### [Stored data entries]

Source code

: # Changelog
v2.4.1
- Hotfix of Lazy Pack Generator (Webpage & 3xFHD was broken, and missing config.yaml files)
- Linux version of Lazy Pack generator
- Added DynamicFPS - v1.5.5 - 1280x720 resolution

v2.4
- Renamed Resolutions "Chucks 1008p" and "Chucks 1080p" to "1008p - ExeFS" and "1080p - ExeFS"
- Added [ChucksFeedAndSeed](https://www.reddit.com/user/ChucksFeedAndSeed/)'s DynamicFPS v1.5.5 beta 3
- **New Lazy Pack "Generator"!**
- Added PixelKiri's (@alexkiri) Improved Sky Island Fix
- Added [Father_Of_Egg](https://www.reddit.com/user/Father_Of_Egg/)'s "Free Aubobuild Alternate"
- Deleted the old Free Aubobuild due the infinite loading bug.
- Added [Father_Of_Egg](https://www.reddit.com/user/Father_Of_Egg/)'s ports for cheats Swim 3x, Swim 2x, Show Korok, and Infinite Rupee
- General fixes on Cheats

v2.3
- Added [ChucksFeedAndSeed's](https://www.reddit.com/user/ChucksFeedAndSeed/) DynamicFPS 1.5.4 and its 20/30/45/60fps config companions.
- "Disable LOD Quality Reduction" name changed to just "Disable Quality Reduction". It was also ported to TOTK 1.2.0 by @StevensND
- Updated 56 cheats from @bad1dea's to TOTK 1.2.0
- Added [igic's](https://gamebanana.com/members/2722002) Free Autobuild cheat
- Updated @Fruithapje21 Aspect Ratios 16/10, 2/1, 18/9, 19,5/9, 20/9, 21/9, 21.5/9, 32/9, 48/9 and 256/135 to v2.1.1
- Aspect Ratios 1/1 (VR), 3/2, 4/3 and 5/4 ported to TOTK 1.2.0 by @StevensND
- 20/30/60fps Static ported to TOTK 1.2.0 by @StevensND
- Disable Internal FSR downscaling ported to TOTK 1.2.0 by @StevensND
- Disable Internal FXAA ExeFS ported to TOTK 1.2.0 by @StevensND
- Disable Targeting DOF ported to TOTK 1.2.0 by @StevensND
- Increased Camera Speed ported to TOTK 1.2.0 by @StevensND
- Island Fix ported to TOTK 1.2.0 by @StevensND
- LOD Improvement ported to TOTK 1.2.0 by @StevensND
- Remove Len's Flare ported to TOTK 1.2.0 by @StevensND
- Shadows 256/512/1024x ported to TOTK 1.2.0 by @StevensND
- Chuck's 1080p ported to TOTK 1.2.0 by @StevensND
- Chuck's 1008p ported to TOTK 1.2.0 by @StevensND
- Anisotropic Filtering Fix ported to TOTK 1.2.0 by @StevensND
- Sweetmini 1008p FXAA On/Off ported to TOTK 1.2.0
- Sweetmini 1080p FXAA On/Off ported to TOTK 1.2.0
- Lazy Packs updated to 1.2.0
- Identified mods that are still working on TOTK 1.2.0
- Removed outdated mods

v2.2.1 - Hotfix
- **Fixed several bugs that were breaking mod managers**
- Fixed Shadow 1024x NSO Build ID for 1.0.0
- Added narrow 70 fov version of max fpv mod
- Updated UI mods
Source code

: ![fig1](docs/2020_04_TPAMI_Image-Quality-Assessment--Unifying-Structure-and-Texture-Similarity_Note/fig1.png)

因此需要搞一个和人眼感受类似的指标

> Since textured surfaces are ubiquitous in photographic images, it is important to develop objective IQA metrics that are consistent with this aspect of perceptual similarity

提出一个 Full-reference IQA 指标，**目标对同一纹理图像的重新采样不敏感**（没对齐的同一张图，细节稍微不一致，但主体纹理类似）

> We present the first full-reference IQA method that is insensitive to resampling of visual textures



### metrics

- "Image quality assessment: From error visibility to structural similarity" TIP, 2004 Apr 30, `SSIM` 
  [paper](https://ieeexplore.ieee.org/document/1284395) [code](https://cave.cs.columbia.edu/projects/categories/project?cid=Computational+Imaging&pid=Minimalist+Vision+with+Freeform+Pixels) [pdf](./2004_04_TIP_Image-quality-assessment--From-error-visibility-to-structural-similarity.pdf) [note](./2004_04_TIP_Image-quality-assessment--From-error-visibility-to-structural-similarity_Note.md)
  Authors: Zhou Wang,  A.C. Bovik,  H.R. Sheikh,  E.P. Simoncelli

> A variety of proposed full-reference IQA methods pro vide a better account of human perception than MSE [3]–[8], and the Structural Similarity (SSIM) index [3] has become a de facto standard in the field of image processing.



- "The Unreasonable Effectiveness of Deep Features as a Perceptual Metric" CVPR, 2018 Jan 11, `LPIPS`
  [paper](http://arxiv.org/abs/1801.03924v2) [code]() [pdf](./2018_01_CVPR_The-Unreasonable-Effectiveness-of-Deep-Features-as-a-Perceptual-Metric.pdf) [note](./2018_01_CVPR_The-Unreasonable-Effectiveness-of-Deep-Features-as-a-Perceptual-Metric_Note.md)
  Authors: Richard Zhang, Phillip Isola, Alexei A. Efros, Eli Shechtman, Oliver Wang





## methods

### [What you should do]
Each line of the entries holding the string "Sweetmini" should be found and copied.

### [Result of this exercise]
- Sweetmini 1008p FXAA On/Off ported to TOTK 1.2.0
- Sweetmini 1080p FXAA On/Off ported to TOTK 1.2.0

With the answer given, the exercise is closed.